* _Check your understanding_:
1) Reproduce the Mogadishu car bomb report word for word, between "AU troops fighting" and "in guerrilla attacks.", inclusive.
2) According to the Mogadishu car bomb report, why have recent Al Shabab attacks gone after key areas of government or the security forces? Answer in one to three sentences.
3) Say whether each statement agrees with the Mogadishu car bomb report, answering yes or no and quoting the words that decide it: (a) The bomb went off in Mogadishu's Hamarweyne district. (b) Al Shabab claimed the attack right away. (c) The security conference runs for three days.

* _Text for analysis_:
== Segment start ==

Mogadishu: A Somali lawmaker was assassinated and another wounded on Monday by a car bomb in Mogadishu, the prime minister said, the latest in a series of bomb attacks in the war-ravaged capital.

“Somalia has today lost a committed parliamentarian who worked tirelessly to serve the people of Somalia and help rebuild our country,” Prime Minister Abdiweli Shaikh Ahmad said in a statement, referring to slain MP Isak Mohammad.

The attack comes as the government holds a security conference hoping to tackle continued attacks by Al Qaida-linked Al Shabab insurgents.

“This cowardly attack will not derail the progress made in Mogadishu and across Somalia,” Ahmad added.

Mohammad was killed when a bomb stuck to a vehicle he was in exploded in Mogadishu’s Hamarweyne district, near the port and close to the heavily fortified government district.

His colleague and fellow MP Mohammad Abdi was wounded. “The explosive device was attached to the car of the lawmaker... we are investigating and hunting the perpetrators to bring them to justice,” said Abdul Qadir Mohammad Abdul Qadir, commissioner of the Hamarweyne district.

Witnesses said the lawmakers were driving when the explosion occurred. “The car went off as it was passed by... one of them burned to death, the other one was seriously injured,” said Mohammad Adam, a witness. The Al Shabab have been driven out of fixed positions in Somalia’s major towns by a UN-mandated African Union force, but still regularly launch attacks that include bombs and guerrilla-style raids.

No one immediately claimed responsibility for the attack, but AU representative for Somalia Mahamet Saleh Annadif condemned the killing and pointed the finger of blame at the Islamists.

“We will continue to fight these extremists who are interested in inflicting violence on innocent civilians,” he said in statement.

Somalia’s political elite are also divided along rival clan lines, and factional infighting is common.

The blast comes a day after Somali President Hassan Shaikh Mohammad opened the three-day security conference, where he claimed that the “culture of lawlessness that has plagued Somalia for the last 23 years is coming to an end.”

Recent Al Shabab attacks have targeted key areas of government or the security forces, in an apparent bid to discredit claims by the authorities that they are winning the war against the Islamist fighters.

The security conference is also addressing the huge challenges faced by the war-ravaged country ahead of scheduled elections due for 2016, despite Al Shabab staging attacks in the heart of government.

“There is a desperate shortage of resources across the whole security infrastructure,” Mohammad admitted Sunday.

In February, Al Shabab militants carried out a major attack against the heavily fortified presidential palace, killing officials and guards in heavy gun battles.

AU troops fighting alongside Somali government forces launched last month a fresh offensive against Al Shabab bases, seizing a series of towns, but with the insurgents largely fleeing in advance and escaping unscathed to strike back in guerrilla attacks.

== Segment end ==

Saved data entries

== Segment start ==

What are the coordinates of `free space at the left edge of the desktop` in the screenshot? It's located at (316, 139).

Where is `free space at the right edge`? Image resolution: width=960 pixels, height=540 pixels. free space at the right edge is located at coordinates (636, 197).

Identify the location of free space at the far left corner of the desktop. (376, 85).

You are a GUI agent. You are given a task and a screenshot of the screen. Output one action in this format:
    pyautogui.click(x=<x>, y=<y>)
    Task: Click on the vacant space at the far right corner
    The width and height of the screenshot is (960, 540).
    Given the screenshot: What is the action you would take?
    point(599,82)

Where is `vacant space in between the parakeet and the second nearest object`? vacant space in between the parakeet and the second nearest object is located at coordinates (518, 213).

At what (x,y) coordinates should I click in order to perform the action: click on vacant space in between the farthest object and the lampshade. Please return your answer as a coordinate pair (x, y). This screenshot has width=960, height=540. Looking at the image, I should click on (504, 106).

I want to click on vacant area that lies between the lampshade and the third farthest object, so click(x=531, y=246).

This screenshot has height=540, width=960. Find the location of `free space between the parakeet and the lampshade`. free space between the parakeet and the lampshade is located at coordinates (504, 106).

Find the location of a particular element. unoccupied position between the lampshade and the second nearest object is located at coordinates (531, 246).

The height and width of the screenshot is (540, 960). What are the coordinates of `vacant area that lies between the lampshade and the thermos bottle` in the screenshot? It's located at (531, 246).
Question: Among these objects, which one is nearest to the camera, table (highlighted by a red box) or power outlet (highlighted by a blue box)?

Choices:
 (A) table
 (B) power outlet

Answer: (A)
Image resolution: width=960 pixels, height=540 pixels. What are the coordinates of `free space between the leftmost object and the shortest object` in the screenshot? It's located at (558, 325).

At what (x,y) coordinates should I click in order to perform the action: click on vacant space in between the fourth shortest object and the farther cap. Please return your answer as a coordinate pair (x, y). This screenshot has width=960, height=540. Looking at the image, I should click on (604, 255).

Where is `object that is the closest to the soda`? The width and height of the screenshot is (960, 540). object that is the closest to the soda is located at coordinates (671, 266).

== Segment end ==

* _Solutions per task_:
1)
AU troops fighting alongside Somali government forces launched last month a fresh offensive against Al Shabab bases, seizing a series of towns, but with the insurgents largely fleeing in advance and escaping unscathed to strike back in guerrilla attacks.

2) The attacks appear meant to discredit the authorities' claims that they are winning the war against the Islamist fighters.

3)
(a) Yes: "exploded in Mogadishu’s Hamarweyne district"
(b) No: "No one immediately claimed responsibility for the attack"
(c) Yes: "opened the three-day security conference"